- Exercise requirements -
Copy the data below exactly, but not the pictures it contains.

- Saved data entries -
####################
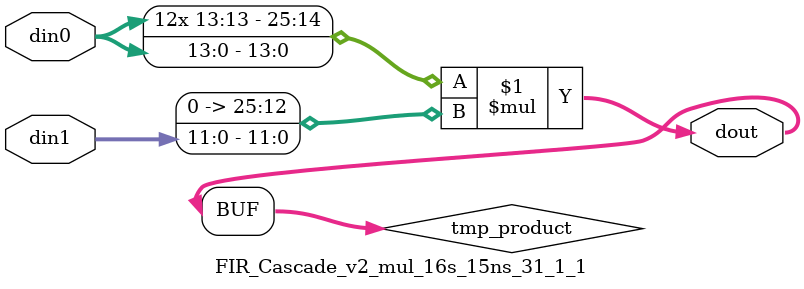
<source format=v>

`timescale 1 ns / 1 ps

 module FIR_Cascade_v2_mul_16s_15ns_31_1_1(din0, din1, dout);
parameter ID = 1;
parameter NUM_STAGE = 0;
parameter din0_WIDTH = 14;
parameter din1_WIDTH = 12;
parameter dout_WIDTH = 26;

input [din0_WIDTH - 1 : 0] din0; 
input [din1_WIDTH - 1 : 0] din1; 
output [dout_WIDTH - 1 : 0] dout;

wire signed [dout_WIDTH - 1 : 0] tmp_product;


























assign tmp_product = $signed(din0) * $signed({1'b0, din1});









assign dout = tmp_product;





















endmodule

</source>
####################
- Exercise response -
<source format=v>

`timescale 1 ns / 1 ps

 module FIR_Cascade_v2_mul_16s_15ns_31_1_1(din0, din1, dout);
parameter ID = 1;
parameter NUM_STAGE = 0;
parameter din0_WIDTH = 14;
parameter din1_WIDTH = 12;
parameter dout_WIDTH = 26;

input [din0_WIDTH - 1 : 0] din0; 
input [din1_WIDTH - 1 : 0] din1; 
output [dout_WIDTH - 1 : 0] dout;

wire signed [dout_WIDTH - 1 : 0] tmp_product;


























assign tmp_product = $signed(din0) * $signed({1'b0, din1});









assign dout = tmp_product;





















endmodule

</source>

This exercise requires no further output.